> **DETALLES DEL PROBLEMA**
¿Qué sustancias liberan los incendios forestales y urbanos, según el documento fuente sobre los incendios y el embarazo?

> **DOCUMENTO FUENTE**
+--
Claudio Toro, matrón y académico de la Carrera de Obstetricia y Puericultura de Universidad de Las Américas UDLA
Claudio Toro, matrón y académico de la Carrera de Obstetricia y Puericultura de Universidad de Las Américas UDLA

Los incendios forestales y en las ciudades, constituyen un riesgo relevante para la salud pública debido a la liberación de humo, material particulado fino, monóxido de carbono y otros contaminantes atmosféricos. En mujeres embarazadas, la exposición a estos agentes puede generar efectos adversos tanto maternos como fetales, por lo que resulta fundamental adoptar medidas preventivas oportunas.

 

La exposición al humo se ha asociado a dificultad respiratoria materna, aumento del estrés oxidativo, mayor riesgo de parto prematuro, restricción del crecimiento intrauterino y bajo peso al nacer. La estadística 2025 muestra que, a inicios de diciembre, había incendios importantes en combate en regiones como Valparaíso (Santo Domingo), O’Higgins (Litueche) y Metropolitana (San Pedro). Si bien el número de incidentes el año pasado fue mayor, la superficie afectada total es menor que hace dos años, con alrededor de 25.186 hectáreas afectadas en 2025 frente a 56.743 en el mismo periodo de 2024.
+--
> **DATOS ALMACENADOS**
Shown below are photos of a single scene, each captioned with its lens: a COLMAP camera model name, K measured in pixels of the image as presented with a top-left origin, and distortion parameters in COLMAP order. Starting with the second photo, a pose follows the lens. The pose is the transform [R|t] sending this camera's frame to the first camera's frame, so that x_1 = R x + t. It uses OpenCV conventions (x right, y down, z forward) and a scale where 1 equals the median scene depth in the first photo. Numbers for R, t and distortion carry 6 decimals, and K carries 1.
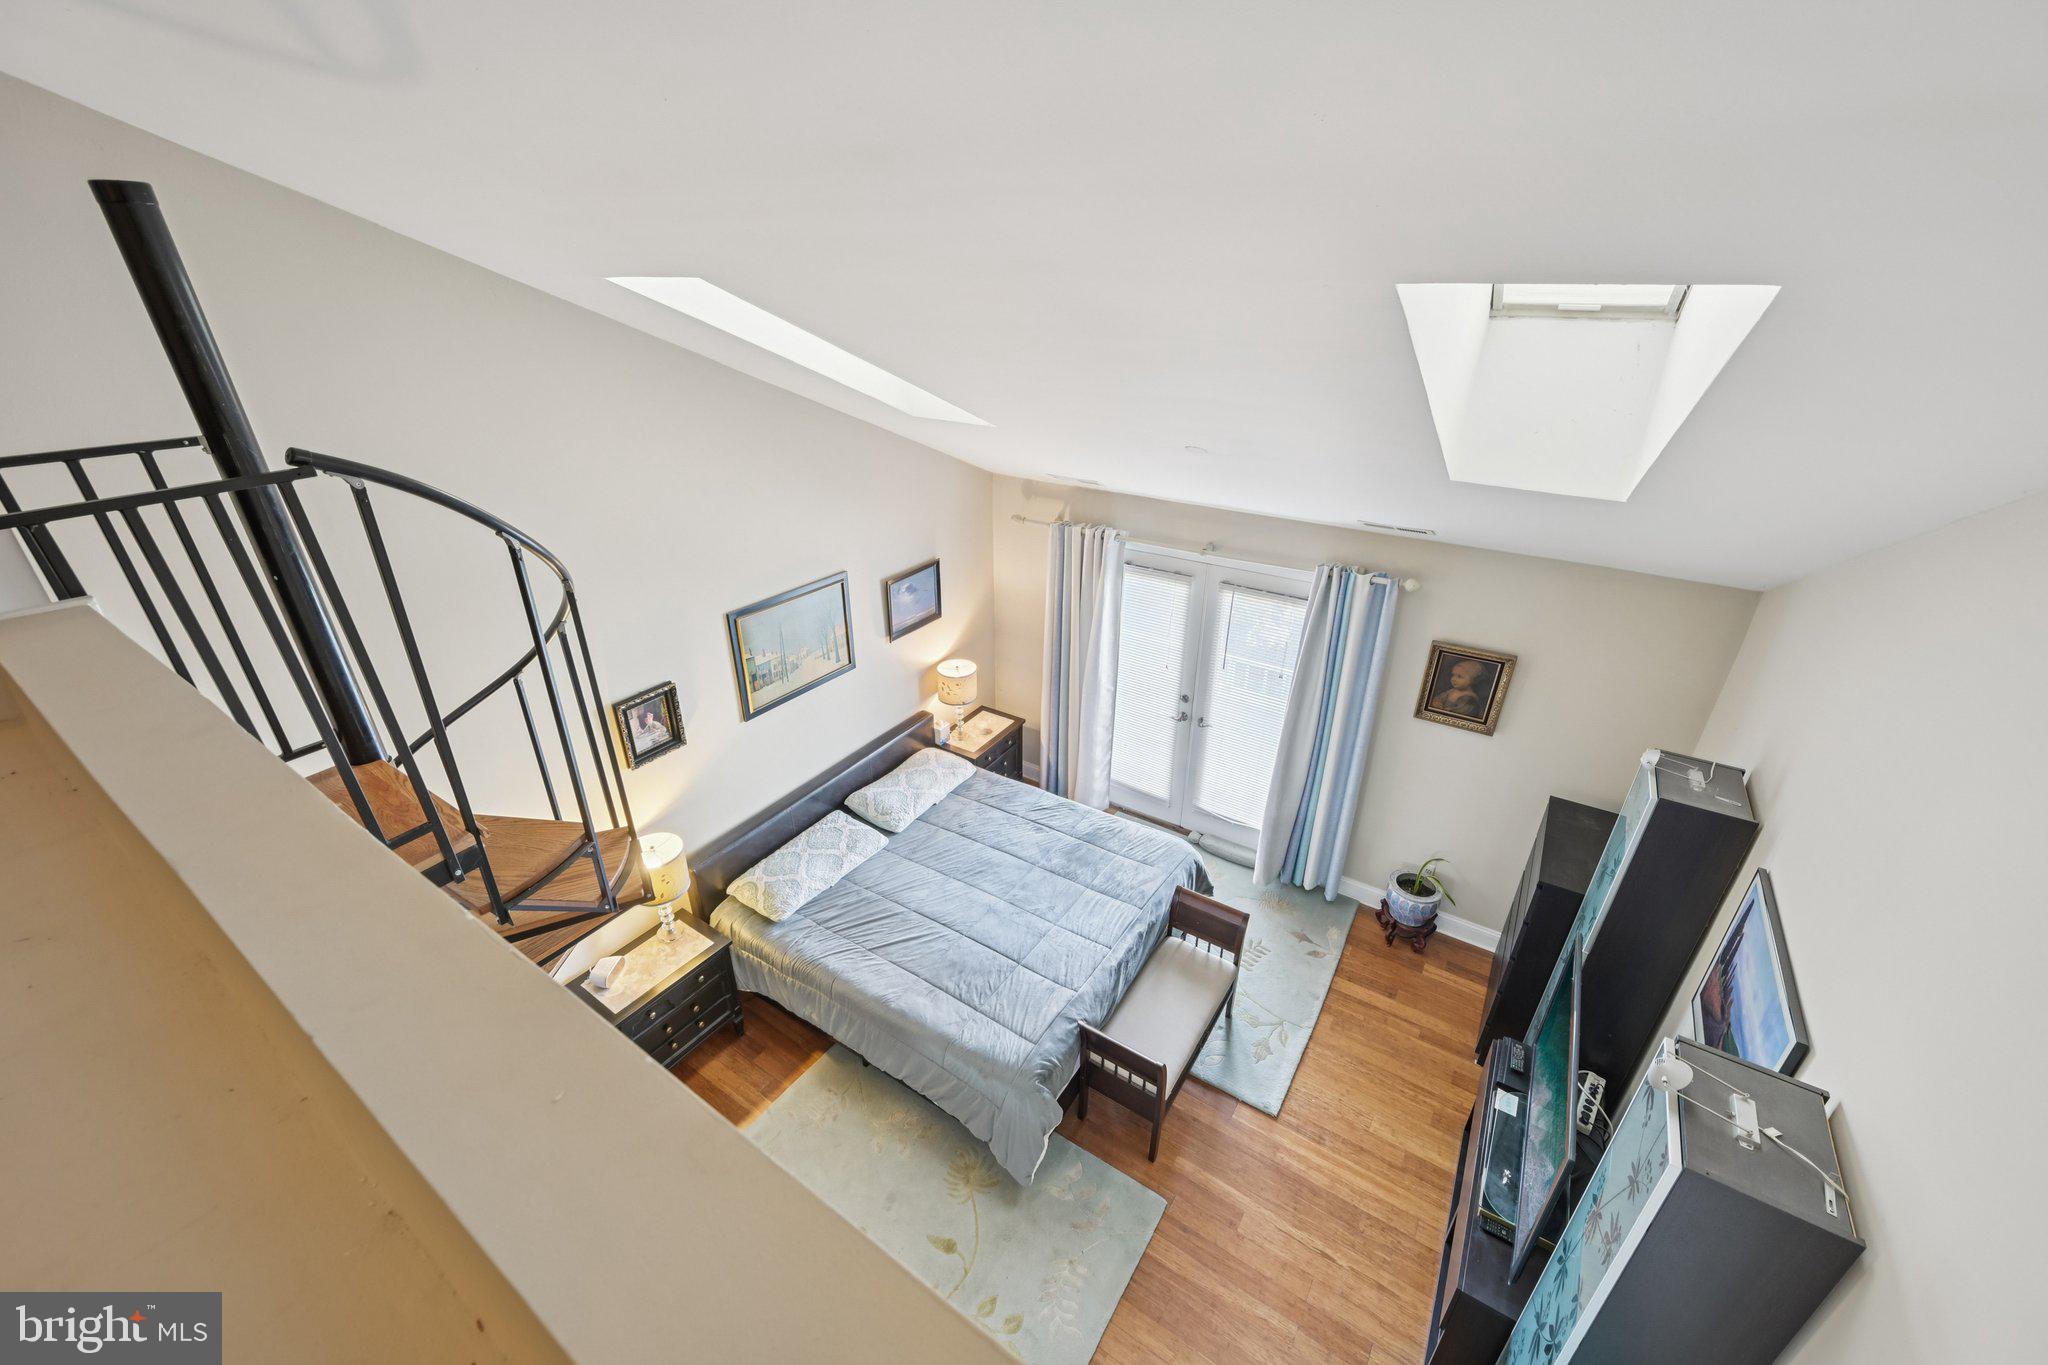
lens RADIAL K [[807.8, 0, 1024.0], [0, 807.8, 692.3], [0, 0, 1]] dist [-0.000887, 0.000587]
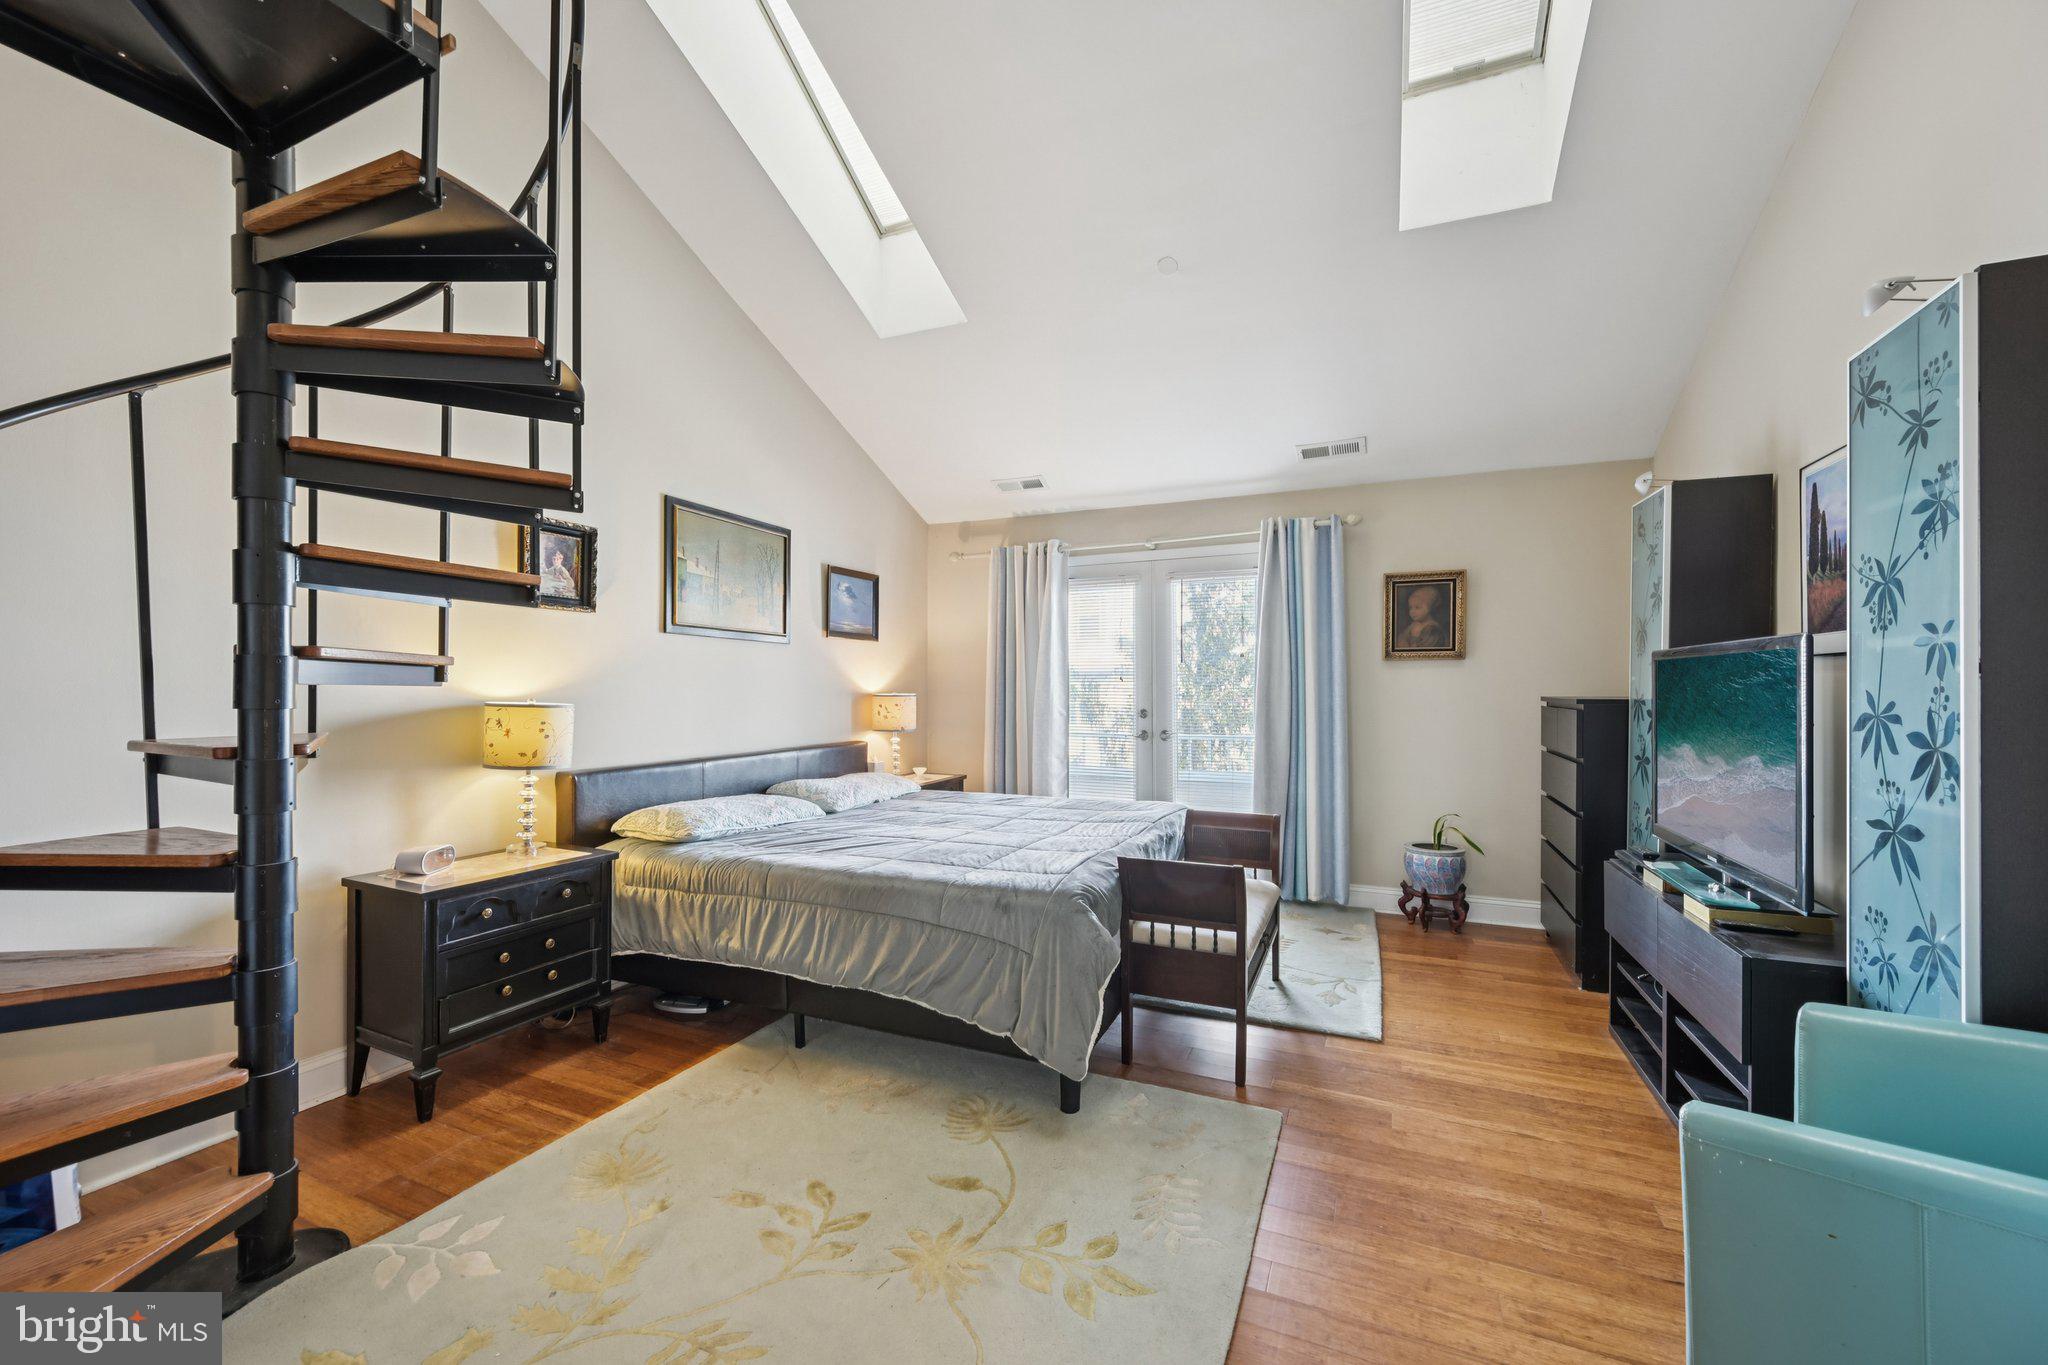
+--
> **RESULTADO**
Humo, material particulado fino, monóxido de carbono y otros contaminantes atmosféricos.